══ Task input ══
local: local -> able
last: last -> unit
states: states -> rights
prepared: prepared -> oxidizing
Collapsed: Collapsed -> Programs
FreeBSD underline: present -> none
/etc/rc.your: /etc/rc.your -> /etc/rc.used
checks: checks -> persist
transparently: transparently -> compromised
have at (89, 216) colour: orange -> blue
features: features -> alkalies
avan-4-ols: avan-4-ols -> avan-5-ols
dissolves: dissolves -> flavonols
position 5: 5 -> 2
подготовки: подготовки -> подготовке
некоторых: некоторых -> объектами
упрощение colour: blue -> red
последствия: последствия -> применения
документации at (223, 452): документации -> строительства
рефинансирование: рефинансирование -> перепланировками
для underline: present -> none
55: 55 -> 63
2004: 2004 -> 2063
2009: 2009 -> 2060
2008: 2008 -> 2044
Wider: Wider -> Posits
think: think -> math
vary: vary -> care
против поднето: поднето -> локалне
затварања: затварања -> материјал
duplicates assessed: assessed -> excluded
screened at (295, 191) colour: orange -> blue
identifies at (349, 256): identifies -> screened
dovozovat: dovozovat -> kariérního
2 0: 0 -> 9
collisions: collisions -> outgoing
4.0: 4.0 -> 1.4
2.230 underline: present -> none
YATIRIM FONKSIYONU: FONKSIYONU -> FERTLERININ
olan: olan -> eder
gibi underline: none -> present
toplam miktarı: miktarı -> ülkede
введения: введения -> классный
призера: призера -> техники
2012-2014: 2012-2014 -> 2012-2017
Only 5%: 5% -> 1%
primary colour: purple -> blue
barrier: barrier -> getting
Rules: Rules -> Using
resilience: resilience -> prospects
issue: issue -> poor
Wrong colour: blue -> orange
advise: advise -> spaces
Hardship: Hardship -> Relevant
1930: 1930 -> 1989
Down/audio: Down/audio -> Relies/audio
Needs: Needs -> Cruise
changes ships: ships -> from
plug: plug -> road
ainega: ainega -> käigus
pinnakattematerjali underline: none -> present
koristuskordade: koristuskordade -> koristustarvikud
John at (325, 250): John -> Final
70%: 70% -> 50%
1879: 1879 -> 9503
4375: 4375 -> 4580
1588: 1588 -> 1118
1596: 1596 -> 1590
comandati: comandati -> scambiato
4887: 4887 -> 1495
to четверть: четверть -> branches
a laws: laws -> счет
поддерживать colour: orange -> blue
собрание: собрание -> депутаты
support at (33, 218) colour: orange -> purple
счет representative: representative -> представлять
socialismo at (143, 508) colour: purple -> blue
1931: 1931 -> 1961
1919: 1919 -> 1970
═══
◆ **What is expected**
Convert the rows, from the very first one through the line containing "упрощение colour: blue -> red" (that line included), into a numbered list, skipping any blank lines.

◆ **The solution**
1. local: local -> able
2. last: last -> unit
3. states: states -> rights
4. prepared: prepared -> oxidizing
5. Collapsed: Collapsed -> Programs
6. FreeBSD underline: present -> none
7. /etc/rc.your: /etc/rc.your -> /etc/rc.used
8. checks: checks -> persist
9. transparently: transparently -> compromised
10. have at (89, 216) colour: orange -> blue
11. features: features -> alkalies
12. avan-4-ols: avan-4-ols -> avan-5-ols
13. dissolves: dissolves -> flavonols
14. position 5: 5 -> 2
15. подготовки: подготовки -> подготовке
16. некоторых: некоторых -> объектами
17. упрощение colour: blue -> red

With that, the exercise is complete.